**RAW RECORDS**
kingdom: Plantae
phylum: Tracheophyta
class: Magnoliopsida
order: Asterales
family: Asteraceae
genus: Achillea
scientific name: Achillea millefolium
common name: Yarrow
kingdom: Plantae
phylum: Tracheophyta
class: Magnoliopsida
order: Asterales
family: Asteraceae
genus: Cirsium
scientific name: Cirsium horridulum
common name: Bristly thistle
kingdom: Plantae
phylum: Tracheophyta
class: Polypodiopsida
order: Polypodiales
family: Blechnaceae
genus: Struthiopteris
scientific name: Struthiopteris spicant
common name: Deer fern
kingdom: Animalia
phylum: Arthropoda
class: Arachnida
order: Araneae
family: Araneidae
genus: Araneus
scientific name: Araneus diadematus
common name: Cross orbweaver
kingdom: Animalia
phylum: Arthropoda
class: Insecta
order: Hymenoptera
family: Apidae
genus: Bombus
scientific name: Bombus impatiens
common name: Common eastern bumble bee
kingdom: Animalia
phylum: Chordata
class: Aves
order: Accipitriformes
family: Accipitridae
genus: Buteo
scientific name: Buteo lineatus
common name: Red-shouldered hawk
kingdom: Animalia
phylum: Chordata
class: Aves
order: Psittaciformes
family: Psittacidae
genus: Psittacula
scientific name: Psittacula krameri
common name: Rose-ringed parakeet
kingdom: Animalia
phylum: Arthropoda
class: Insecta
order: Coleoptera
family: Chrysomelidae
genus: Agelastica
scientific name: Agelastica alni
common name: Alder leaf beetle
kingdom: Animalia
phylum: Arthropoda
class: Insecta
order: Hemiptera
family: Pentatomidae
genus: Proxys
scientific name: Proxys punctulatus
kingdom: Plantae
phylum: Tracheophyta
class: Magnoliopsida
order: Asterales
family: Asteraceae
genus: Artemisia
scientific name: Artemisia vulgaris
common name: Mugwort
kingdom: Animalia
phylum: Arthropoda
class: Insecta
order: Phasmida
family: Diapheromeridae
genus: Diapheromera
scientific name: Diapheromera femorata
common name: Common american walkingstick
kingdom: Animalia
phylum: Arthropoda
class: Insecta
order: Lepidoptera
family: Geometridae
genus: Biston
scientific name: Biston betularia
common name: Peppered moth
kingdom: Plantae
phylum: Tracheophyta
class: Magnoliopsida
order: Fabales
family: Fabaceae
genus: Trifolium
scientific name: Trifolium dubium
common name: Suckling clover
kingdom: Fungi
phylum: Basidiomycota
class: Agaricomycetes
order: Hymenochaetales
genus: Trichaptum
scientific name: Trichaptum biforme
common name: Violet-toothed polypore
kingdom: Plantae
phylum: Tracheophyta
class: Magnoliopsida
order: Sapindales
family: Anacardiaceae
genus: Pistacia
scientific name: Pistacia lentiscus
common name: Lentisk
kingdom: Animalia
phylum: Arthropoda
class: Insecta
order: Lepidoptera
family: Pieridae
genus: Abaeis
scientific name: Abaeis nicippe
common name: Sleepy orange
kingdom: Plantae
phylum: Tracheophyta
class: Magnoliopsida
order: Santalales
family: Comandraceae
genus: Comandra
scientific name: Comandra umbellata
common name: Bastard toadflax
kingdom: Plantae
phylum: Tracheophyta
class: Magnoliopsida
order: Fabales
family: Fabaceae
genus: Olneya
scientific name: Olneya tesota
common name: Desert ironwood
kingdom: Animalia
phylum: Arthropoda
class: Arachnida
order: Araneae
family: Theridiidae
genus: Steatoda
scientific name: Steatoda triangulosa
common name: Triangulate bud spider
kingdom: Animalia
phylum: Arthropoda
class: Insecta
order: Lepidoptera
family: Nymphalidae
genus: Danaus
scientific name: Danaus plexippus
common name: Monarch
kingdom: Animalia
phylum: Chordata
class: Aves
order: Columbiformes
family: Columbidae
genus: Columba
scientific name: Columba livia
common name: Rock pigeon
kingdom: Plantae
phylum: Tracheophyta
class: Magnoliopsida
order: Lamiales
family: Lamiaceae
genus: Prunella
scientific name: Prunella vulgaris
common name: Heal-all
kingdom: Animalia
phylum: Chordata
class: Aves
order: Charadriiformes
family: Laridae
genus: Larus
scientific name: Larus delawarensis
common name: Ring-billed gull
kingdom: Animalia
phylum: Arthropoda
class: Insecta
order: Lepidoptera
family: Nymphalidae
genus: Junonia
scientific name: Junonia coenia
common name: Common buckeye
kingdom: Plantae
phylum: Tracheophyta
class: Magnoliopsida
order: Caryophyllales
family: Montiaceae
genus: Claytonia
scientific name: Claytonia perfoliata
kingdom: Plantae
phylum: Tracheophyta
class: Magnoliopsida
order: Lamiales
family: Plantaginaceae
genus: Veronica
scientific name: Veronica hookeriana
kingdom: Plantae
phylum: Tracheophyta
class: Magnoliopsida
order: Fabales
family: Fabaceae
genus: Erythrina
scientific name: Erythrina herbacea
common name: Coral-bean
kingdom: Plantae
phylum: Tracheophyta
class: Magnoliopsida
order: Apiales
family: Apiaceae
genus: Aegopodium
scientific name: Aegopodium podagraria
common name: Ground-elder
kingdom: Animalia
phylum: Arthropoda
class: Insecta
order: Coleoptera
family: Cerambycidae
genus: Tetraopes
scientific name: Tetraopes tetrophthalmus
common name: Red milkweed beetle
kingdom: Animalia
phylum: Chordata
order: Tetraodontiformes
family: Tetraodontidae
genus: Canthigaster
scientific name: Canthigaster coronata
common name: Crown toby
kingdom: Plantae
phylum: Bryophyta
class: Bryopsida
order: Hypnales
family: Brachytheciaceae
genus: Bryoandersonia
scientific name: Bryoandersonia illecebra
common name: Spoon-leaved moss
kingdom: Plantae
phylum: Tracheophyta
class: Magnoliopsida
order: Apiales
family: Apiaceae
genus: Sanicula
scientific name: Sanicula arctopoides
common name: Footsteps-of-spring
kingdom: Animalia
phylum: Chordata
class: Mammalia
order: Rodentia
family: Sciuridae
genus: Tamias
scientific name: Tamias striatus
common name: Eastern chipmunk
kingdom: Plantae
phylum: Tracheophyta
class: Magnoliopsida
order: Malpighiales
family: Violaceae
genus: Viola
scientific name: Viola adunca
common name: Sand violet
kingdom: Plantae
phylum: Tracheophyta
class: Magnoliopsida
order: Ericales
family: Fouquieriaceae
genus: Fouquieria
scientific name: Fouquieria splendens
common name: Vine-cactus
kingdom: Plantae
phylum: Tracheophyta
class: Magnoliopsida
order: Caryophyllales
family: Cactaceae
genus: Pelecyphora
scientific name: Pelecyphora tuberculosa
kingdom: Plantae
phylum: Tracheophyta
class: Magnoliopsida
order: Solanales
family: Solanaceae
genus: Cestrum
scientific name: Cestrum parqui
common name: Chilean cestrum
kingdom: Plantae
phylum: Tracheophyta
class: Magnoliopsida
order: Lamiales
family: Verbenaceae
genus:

**REQUIRED TASK**
Reproduce every line of the records above, unchanged and in the same order.

**FULL OUTPUT**
kingdom: Plantae
phylum: Tracheophyta
class: Magnoliopsida
order: Asterales
family: Asteraceae
genus: Achillea
scientific name: Achillea millefolium
common name: Yarrow
kingdom: Plantae
phylum: Tracheophyta
class: Magnoliopsida
order: Asterales
family: Asteraceae
genus: Cirsium
scientific name: Cirsium horridulum
common name: Bristly thistle
kingdom: Plantae
phylum: Tracheophyta
class: Polypodiopsida
order: Polypodiales
family: Blechnaceae
genus: Struthiopteris
scientific name: Struthiopteris spicant
common name: Deer fern
kingdom: Animalia
phylum: Arthropoda
class: Arachnida
order: Araneae
family: Araneidae
genus: Araneus
scientific name: Araneus diadematus
common name: Cross orbweaver
kingdom: Animalia
phylum: Arthropoda
class: Insecta
order: Hymenoptera
family: Apidae
genus: Bombus
scientific name: Bombus impatiens
common name: Common eastern bumble bee
kingdom: Animalia
phylum: Chordata
class: Aves
order: Accipitriformes
family: Accipitridae
genus: Buteo
scientific name: Buteo lineatus
common name: Red-shouldered hawk
kingdom: Animalia
phylum: Chordata
class: Aves
order: Psittaciformes
family: Psittacidae
genus: Psittacula
scientific name: Psittacula krameri
common name: Rose-ringed parakeet
kingdom: Animalia
phylum: Arthropoda
class: Insecta
order: Coleoptera
family: Chrysomelidae
genus: Agelastica
scientific name: Agelastica alni
common name: Alder leaf beetle
kingdom: Animalia
phylum: Arthropoda
class: Insecta
order: Hemiptera
family: Pentatomidae
genus: Proxys
scientific name: Proxys punctulatus
kingdom: Plantae
phylum: Tracheophyta
class: Magnoliopsida
order: Asterales
family: Asteraceae
genus: Artemisia
scientific name: Artemisia vulgaris
common name: Mugwort
kingdom: Animalia
phylum: Arthropoda
class: Insecta
order: Phasmida
family: Diapheromeridae
genus: Diapheromera
scientific name: Diapheromera femorata
common name: Common american walkingstick
kingdom: Animalia
phylum: Arthropoda
class: Insecta
order: Lepidoptera
family: Geometridae
genus: Biston
scientific name: Biston betularia
common name: Peppered moth
kingdom: Plantae
phylum: Tracheophyta
class: Magnoliopsida
order: Fabales
family: Fabaceae
genus: Trifolium
scientific name: Trifolium dubium
common name: Suckling clover
kingdom: Fungi
phylum: Basidiomycota
class: Agaricomycetes
order: Hymenochaetales
genus: Trichaptum
scientific name: Trichaptum biforme
common name: Violet-toothed polypore
kingdom: Plantae
phylum: Tracheophyta
class: Magnoliopsida
order: Sapindales
family: Anacardiaceae
genus: Pistacia
scientific name: Pistacia lentiscus
common name: Lentisk
kingdom: Animalia
phylum: Arthropoda
class: Insecta
order: Lepidoptera
family: Pieridae
genus: Abaeis
scientific name: Abaeis nicippe
common name: Sleepy orange
kingdom: Plantae
phylum: Tracheophyta
class: Magnoliopsida
order: Santalales
family: Comandraceae
genus: Comandra
scientific name: Comandra umbellata
common name: Bastard toadflax
kingdom: Plantae
phylum: Tracheophyta
class: Magnoliopsida
order: Fabales
family: Fabaceae
genus: Olneya
scientific name: Olneya tesota
common name: Desert ironwood
kingdom: Animalia
phylum: Arthropoda
class: Arachnida
order: Araneae
family: Theridiidae
genus: Steatoda
scientific name: Steatoda triangulosa
common name: Triangulate bud spider
kingdom: Animalia
phylum: Arthropoda
class: Insecta
order: Lepidoptera
family: Nymphalidae
genus: Danaus
scientific name: Danaus plexippus
common name: Monarch
kingdom: Animalia
phylum: Chordata
class: Aves
order: Columbiformes
family: Columbidae
genus: Columba
scientific name: Columba livia
common name: Rock pigeon
kingdom: Plantae
phylum: Tracheophyta
class: Magnoliopsida
order: Lamiales
family: Lamiaceae
genus: Prunella
scientific name: Prunella vulgaris
common name: Heal-all
kingdom: Animalia
phylum: Chordata
class: Aves
order: Charadriiformes
family: Laridae
genus: Larus
scientific name: Larus delawarensis
common name: Ring-billed gull
kingdom: Animalia
phylum: Arthropoda
class: Insecta
order: Lepidoptera
family: Nymphalidae
genus: Junonia
scientific name: Junonia coenia
common name: Common buckeye
kingdom: Plantae
phylum: Tracheophyta
class: Magnoliopsida
order: Caryophyllales
family: Montiaceae
genus: Claytonia
scientific name: Claytonia perfoliata
kingdom: Plantae
phylum: Tracheophyta
class: Magnoliopsida
order: Lamiales
family: Plantaginaceae
genus: Veronica
scientific name: Veronica hookeriana
kingdom: Plantae
phylum: Tracheophyta
class: Magnoliopsida
order: Fabales
family: Fabaceae
genus: Erythrina
scientific name: Erythrina herbacea
common name: Coral-bean
kingdom: Plantae
phylum: Tracheophyta
class: Magnoliopsida
order: Apiales
family: Apiaceae
genus: Aegopodium
scientific name: Aegopodium podagraria
common name: Ground-elder
kingdom: Animalia
phylum: Arthropoda
class: Insecta
order: Coleoptera
family: Cerambycidae
genus: Tetraopes
scientific name: Tetraopes tetrophthalmus
common name: Red milkweed beetle
kingdom: Animalia
phylum: Chordata
order: Tetraodontiformes
family: Tetraodontidae
genus: Canthigaster
scientific name: Canthigaster coronata
common name: Crown toby
kingdom: Plantae
phylum: Bryophyta
class: Bryopsida
order: Hypnales
family: Brachytheciaceae
genus: Bryoandersonia
scientific name: Bryoandersonia illecebra
common name: Spoon-leaved moss
kingdom: Plantae
phylum: Tracheophyta
class: Magnoliopsida
order: Apiales
family: Apiaceae
genus: Sanicula
scientific name: Sanicula arctopoides
common name: Footsteps-of-spring
kingdom: Animalia
phylum: Chordata
class: Mammalia
order: Rodentia
family: Sciuridae
genus: Tamias
scientific name: Tamias striatus
common name: Eastern chipmunk
kingdom: Plantae
phylum: Tracheophyta
class: Magnoliopsida
order: Malpighiales
family: Violaceae
genus: Viola
scientific name: Viola adunca
common name: Sand violet
kingdom: Plantae
phylum: Tracheophyta
class: Magnoliopsida
order: Ericales
family: Fouquieriaceae
genus: Fouquieria
scientific name: Fouquieria splendens
common name: Vine-cactus
kingdom: Plantae
phylum: Tracheophyta
class: Magnoliopsida
order: Caryophyllales
family: Cactaceae
genus: Pelecyphora
scientific name: Pelecyphora tuberculosa
kingdom: Plantae
phylum: Tracheophyta
class: Magnoliopsida
order: Solanales
family: Solanaceae
genus: Cestrum
scientific name: Cestrum parqui
common name: Chilean cestrum
kingdom: Plantae
phylum: Tracheophyta
class: Magnoliopsida
order: Lamiales
family: Verbenaceae
genus:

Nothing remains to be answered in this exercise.